Tim Stratton works for Thermo Fisher Scientific as a manager of library technologies. He received his education from University of Minnesota. Currently, Tim is responsible for mzCloud development and is based in Austin, Texas.
mzCloud is a state of the art mass spectral database that assists analysts in identifying compounds in areas such as life sciences, metabolomics, pharmaceutical research, toxicology, forensic investigations, environmental analysis, food control and various industrial applications. mzCloud™ features a freely searchable collection of high resolution/accurate mass spectra using a new third generation spectra correlation algorithm.
Tim thanks for taking the time to talk to me about the spectra library termed mzCloud.
When did the initial idea to create such library originate and what drove this development?
A lot of this started about five years ago. We were keeping an eye on metabolomics as a tool used for biomarker discovery and biological research. One of the biggest bottlenecks was the identification of the detected components in biological matrices. Of course there were already some libraries available -- like the National Institute of Standards and Technology (NIST) library which is critical for gas chromatography analysis and the NIST MS/MS library which was very useful for LC-MS -- but we wanted to be able to go beyond what was available. We knew that Orbitrap HRAM data, especially MSn data, was extremely powerful for identifying unknowns but the vast majority of libraries were only MS2. Additionally, we looked at what had come before -- what worked and what could have been improved -- and that is what really drove our early planning.
How did you start this project and who were the initial contributors?
For us, it was pretty easy to know our "core team." We already had a strong advocate and collaborator with the team at HighChem. They already had quite a bit of experience with Orbitrap HRAM data and MSn analysis, and Thermo Fisher Scientific had already established a strong working relationship with team over a period of 15 years so they were a natural choice. Internally, we reached out to many of our collaborators who are key opinion leaders in pharmaceutical biomarker research. We also realized early on that this same challenge -- identifying unknowns -- was prevalent in many research fields. We spoke with experts in research fields such as environmental, forensics, agriculture and food research and got their input on the current tools, and determined what worked and what didn't. Of course there came a time when we had to start the work of acquiring data and building the libraries. Luckily, since we are Thermo Fisher Scientific, we had access to a huge supply of Fisher Scientific authentic standards to begin to building the library.
Recently mzCloud has been implemented in Compound Discoverer 3.0. Tell me about the importance of this functionality.

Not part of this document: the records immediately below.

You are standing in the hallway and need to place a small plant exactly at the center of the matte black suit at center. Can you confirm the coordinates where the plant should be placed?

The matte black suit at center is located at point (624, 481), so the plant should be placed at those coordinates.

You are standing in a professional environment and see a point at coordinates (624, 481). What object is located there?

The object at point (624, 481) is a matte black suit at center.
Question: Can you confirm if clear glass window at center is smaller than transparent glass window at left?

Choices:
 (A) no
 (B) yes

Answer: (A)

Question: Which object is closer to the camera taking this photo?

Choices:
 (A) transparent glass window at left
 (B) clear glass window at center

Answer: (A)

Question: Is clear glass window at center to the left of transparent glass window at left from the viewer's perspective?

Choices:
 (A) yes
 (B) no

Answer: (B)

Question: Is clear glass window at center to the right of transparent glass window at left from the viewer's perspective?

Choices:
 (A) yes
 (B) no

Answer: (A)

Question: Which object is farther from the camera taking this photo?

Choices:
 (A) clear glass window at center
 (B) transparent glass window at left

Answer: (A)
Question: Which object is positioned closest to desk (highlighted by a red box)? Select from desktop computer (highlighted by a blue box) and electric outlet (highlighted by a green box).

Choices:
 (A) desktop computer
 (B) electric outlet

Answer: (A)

Compound Discoverer (CD) is our small molecule research software. It's quite unique in that it is a "workflow software." Meaning, users can customize the data processing workflow by building them with processing steps called "nodes." As you mentioned, searching the mzCloud library is one of those nodes. While anyone can go to mzCloud.org and search spectra data online, being able to do this in a high capacity batch manner is important. Within CD we can do searches for identification where we're trying to say we know what a peak is, but we can also do searches for similarity. This is a very useful capability since even the biggest libraries still have only a tiny number of possible chemicals in them so obtaining a true ID is difficult, but we can still get useful information. Structurally similar molecules will have some similarity in fragmentation so by searching the unknowns and providing similarity matches we can give researchers clues about the potential structure of real unknowns.

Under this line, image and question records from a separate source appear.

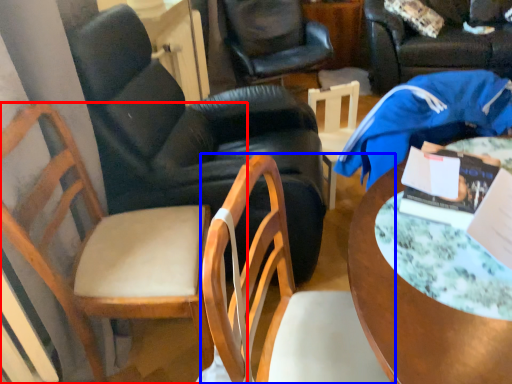
Question: Which object appears farthest to the camera in this image, chair (highlighted by a red box) or chair (highlighted by a blue box)?

Choices:
 (A) chair
 (B) chair

Answer: (A)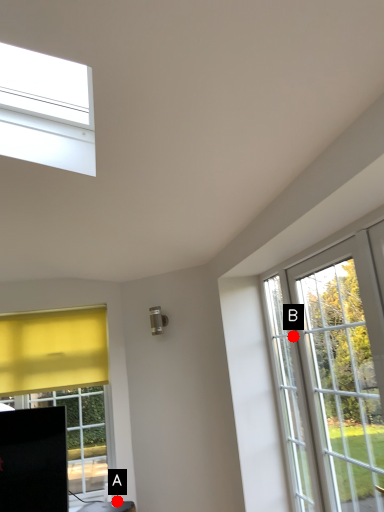
Question: Two points are circled on the image, labeled by A and B beside each circle. Which point appears farthest from the camera in this image?

Choices:
 (A) A is further
 (B) B is further

Answer: (A)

I hear that customers using CD 3.0 love the mzLogic functionality, why is that?
It goes back to that point about getting more information on our unknowns with tools like similarity searching. mzLogic is a new approach to try to provide useful information on, let’s call them "semi-unknown," compounds that do not have reference fragment spectra in a library but are chemicals that exist in a database somewhere so their structure is known. mzLogic combines a search of chemical databases using accurate mass or elemental composition, where we may get tens or hundreds of candidates, with the fragmentation substructure information that an mzCloud similarity search gives us. This means that, using that real reference spectral library data on substructures, mzLogic will sort our hundreds of database candidates into those that are most structurally relevant.
Now that you have your own lab running to continue to build the mzCloud what is next on your road map?
More data, more data, more data. That's always a primary focus for us. We have a joke that "if it ionizes, we will put it in the library" meaning we want to have data on a huge variety of compounds so we have relevant information for every researcher. We always have a long roadmap of new capabilities and tools we are working on, but we always want to hear back from people that use the library on ways we can do a better job. We're always on the lookout for new collaborations to expand the library even more.
Tim, thank you for the insightful information on mzCloud and mzLogic, any final thoughts you would like to share with me today?
We'd like to let people know that all the tools we use to build mzCloud -- the curation toolkit that allows us to do advanced spectral curation, noise removal, annotation, and recalibration, along with the tools for local library hosting and searching -- will be available for researchers to use to build their own private proprietary libraries later this year. People will be able to build the same level of quality into their own HRAM MSn libraries. Lastly, though I've mentioned it before, we're always looking for feedback from users and potential collaborators to expand the library with new and unique chemistry that can help researchers around the world reach a state of "Know more Unknowns / No more Unknowns."